■ TEXTE À LIRE ■
"""
"Nous avons vécu l’enfer" : un an après leur arrivée en France, des femmes yézidies et leurs enfants réapprennent à vivre
Il y a un an, les premières femmes yézidies et leurs enfants étaient accueillis en France. Persécutées par le groupe État islamique en Irak en raison de leur religion, certaines sont aujourd'hui hébergées dans les Hauts-de-Seine, afin de se reconstruire.
Grâce aux cours de français qu’elles suivent toute la journée à Châtillon, près de Paris, Haifaa et Amsha ont fait beaucoup de progrès. Il y a un an, le 20 décembre 2018, ces deux femmes yézidies ont atterri sur le sol français, accompagnées de leurs enfants, et ont été prises en charge par le Centre d'action sociale et protestant (CASP).
Une promesse faite par Emmanuel Macron dans le cadre d’un programme d’accueil des réfugiés. Le président s'était engagé auprès de Nadia Murad, prix Nobel de la paix 2018 et elle-même ancienne victime du groupe terroriste, à mettre en place une "opération exceptionnelle d'accueil" bénéficiant à 100 familles yézidies.
"""
■ DONNÉES FOURNIES ■
"""
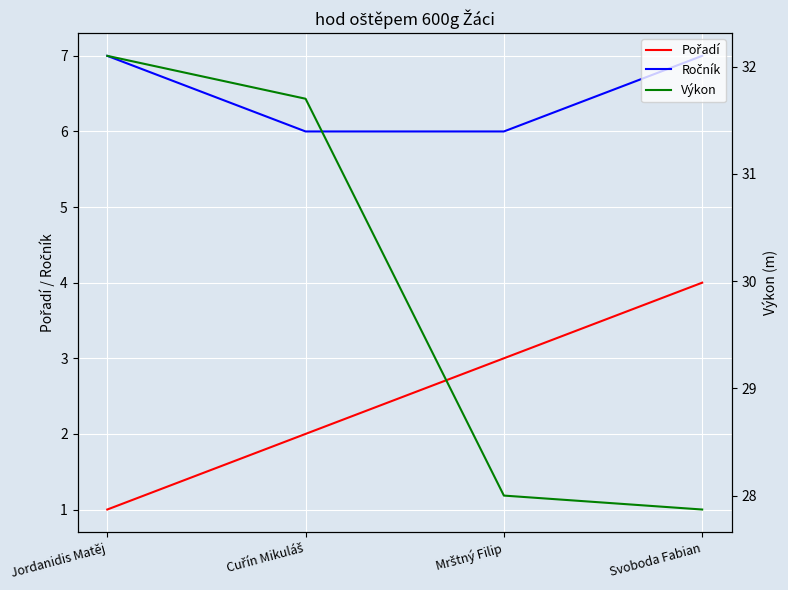

What is the maximum value for Ročník?

7.0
"""
■ CONSIGNES ■
- A) Traduisez en anglais cette phrase du texte sur les femmes yézidies : « Il y a un an, les premières femmes yézidies et leurs enfants étaient accueillis en France. »
- B) Écrivez la suite du texte sur les femmes yézidies accueillies en France, en reprenant après sa dernière phrase.

■ RÉPONSES RÉDIGÉES ■
- A) A year ago, the first Yazidi women and their children were welcomed in France.

- B)
Quarante femmes hébergées en région parisienne
Aujourd'hui, quarante d'entre elles sont hébergées dans les Hauts-de-Seine grâce au CASP. Depuis leur arrivée, elles réapprennent à vivre. "Nous avons vécu l’enfer", raconte Amsha. "L’accueil s’est très bien passé et aujourd’hui tout ce qu’on veut c’est apprendre, mais c’est très difficile avec les enfants", reconnaît-elle.
Tout ce qu’on voulait, c’était partir d’Irak. Notre arrivée en France nous a soulagé.
Amshaà franceinfo
Vivant dans les coins reculés des montagnes du Kurdistan irakien, dans le nord du pays, les Yézidis sont une minorité kurdophone adepte d'une religion ésotérique monothéiste. En août 2014, leur sort a basculé lorsque le groupe État islamique s'est emparé d'un tiers de l'Irak, notamment du foyer historique des Yézidis sur les monts Sinjar. Les jihadistes ont tué des hommes, transformé en enfants-soldats les plus jeunes et condamné des milliers de femmes aux travaux forcés et à l'esclavagisme sexuel.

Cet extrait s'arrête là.